* _Exercise_
For every line in the records that has the word "shoulder", make a copy.

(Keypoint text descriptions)
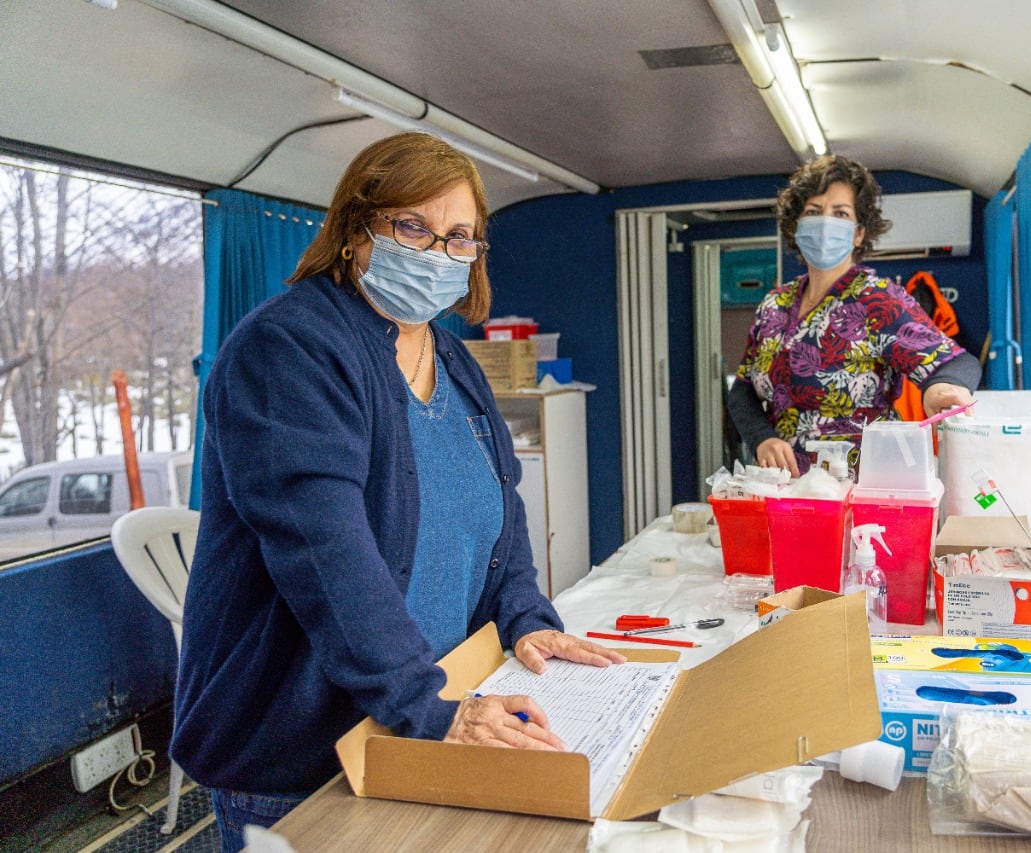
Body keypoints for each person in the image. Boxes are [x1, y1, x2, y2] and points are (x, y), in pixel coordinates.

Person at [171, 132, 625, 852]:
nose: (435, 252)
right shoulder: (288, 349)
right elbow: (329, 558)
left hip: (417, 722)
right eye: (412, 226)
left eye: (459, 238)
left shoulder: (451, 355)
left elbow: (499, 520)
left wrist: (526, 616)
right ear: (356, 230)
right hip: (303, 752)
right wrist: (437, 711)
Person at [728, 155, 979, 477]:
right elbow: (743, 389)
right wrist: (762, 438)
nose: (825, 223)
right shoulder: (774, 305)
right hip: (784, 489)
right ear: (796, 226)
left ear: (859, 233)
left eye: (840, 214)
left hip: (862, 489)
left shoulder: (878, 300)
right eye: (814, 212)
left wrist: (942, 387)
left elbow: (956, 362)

* * *

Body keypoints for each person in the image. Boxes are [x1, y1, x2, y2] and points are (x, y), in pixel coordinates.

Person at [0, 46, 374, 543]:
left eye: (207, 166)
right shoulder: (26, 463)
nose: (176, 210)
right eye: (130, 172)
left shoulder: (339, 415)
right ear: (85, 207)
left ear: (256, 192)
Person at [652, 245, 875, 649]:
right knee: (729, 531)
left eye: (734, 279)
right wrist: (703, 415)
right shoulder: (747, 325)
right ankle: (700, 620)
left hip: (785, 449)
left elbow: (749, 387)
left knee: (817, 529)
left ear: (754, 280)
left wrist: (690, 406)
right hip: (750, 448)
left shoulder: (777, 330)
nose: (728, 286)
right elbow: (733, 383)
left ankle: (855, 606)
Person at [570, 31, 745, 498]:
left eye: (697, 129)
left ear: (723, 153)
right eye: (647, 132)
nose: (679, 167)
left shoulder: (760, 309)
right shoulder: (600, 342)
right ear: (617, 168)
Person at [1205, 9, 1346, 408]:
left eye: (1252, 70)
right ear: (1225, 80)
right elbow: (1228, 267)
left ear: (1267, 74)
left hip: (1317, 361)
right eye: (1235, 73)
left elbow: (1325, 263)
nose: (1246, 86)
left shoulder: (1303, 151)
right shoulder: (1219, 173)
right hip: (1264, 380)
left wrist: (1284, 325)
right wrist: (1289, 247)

* _Answer box_
right shoulder: (288, 349)
left shoulder: (451, 355)
right shoulder: (774, 305)
left shoulder: (878, 300)
right shoulder: (26, 463)
left shoulder: (339, 415)
right shoulder: (747, 325)
left shoulder: (777, 330)
left shoulder: (760, 309)
right shoulder: (600, 342)
left shoulder: (1303, 151)
right shoulder: (1219, 173)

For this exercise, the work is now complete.